Time Reversal and Other Curiosities
Believe it or not, I’ve been known to lie; but this is the whole truth. Look out your window tonight and you might see a few thousand stars reaching out into the great expanse. These days, many people consider cosmologists to be in the know about all the stars and galaxies out there. The actual truth is much different.
Remember time? Don’t give me that blank stare. You might remember your birth, but you will never remember your death. This time asymmetry is very irritating to physicists since physical laws don’t really care which way time flows. You might someday see a shuttle launch, but you will never see it land on its launch pad on an imploding cloud of smoke.
Part of the redemption to this mystery lies in entropy. To the uninitiated, entropy is simply the measure of the disorder of a system. That hot cup of coffee next to you is right now in a macrostate, a certain pressure and temperature. Look closer, and the atoms themselves are in their own states of position and velocity; a microstate. Entropy is the number of (actually log) of the number of microstates to a macrostate. Now mix in some cream to the coffee, and you have just raised its microstates and with its entropy.

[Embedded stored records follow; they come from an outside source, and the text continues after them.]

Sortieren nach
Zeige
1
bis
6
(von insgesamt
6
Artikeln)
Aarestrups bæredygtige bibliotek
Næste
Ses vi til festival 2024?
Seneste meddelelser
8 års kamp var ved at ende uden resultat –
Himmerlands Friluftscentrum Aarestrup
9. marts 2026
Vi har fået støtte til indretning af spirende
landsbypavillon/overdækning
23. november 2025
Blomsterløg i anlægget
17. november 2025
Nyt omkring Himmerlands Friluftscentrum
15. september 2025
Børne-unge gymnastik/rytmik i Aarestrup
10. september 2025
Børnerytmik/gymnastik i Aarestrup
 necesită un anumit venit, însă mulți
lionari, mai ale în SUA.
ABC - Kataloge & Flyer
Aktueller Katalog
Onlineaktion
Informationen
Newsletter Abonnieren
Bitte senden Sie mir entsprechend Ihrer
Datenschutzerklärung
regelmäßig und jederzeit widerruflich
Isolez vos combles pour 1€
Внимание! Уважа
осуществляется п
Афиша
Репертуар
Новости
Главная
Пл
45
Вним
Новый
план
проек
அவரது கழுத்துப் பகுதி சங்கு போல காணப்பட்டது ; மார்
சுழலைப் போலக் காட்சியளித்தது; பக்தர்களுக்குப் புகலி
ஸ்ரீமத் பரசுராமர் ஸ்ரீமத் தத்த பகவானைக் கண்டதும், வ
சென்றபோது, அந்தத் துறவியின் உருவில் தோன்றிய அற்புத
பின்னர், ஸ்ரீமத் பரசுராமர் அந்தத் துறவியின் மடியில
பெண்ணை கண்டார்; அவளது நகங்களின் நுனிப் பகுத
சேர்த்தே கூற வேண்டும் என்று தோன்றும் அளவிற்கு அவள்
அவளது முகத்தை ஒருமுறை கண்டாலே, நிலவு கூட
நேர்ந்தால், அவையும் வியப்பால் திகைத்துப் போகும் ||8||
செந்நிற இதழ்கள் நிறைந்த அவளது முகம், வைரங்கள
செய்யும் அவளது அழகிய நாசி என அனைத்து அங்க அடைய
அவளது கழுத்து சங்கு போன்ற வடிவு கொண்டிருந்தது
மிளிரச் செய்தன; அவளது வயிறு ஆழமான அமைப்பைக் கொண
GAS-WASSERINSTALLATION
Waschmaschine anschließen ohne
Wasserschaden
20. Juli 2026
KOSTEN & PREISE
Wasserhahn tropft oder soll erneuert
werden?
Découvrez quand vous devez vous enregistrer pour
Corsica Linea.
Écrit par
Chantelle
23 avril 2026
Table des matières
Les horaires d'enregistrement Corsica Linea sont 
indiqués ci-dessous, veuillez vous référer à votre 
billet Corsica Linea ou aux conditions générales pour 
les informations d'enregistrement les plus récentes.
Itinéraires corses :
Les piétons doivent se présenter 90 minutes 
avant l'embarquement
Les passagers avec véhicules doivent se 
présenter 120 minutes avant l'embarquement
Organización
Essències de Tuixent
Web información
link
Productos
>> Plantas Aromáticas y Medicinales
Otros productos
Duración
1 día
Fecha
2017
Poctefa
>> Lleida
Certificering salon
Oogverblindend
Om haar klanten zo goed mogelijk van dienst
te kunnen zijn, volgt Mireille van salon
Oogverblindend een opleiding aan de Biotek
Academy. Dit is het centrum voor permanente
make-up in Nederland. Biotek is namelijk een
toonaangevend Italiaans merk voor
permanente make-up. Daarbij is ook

But the entropy of a closed system will never decrease. Try as you may, the entropy of the cosmos has only been increasing with time. But if its been increasing, it had to be in a low state to begin with.
It may be difficult to comprehend, but empty space contains vast quantities of entropy, a consequence of still not fully understood gravitational microstates. This entropy is part of the quantum space-time fabric of the cosmos itself. Gravity is still awaiting its full understanding when scientists someday build a working theory of Quantum Gravity.
This inevitably brings us to initial conditions, which many cosmologist believe involved inflation; the runaway expansion of the early universe due to ultra dense dark energy. But this creates new problems in itself: as Roger Penrose of Oxford University and others have pointed out. The number of microstates in the universe is a constant, but entropy must always increase to the most stable macrostate. That is the high-entropy vacuum, but this conflicts with initial conditions. But nature has one more trick up its sleeve, quantum fluctuations: the random creation and destruction of particles in a vacuum.
Back in 2004 Jennifer Chen and Sean Carroll of the University of Chicago proposed a curious solution to the unbalanced equation of entropy. Instead of entropy increasing without bound in our universe, let it increase without bound in a multi-universe. In another universe, a quantum fluctuation would pinch off and begin another baby universe in an infinite cascade. As an added curiosity, time could flow backwards in some universes to counter-balance the increasing entropy of this universe and others. It is a brilliant yet still controversial explanation for the entropy problem.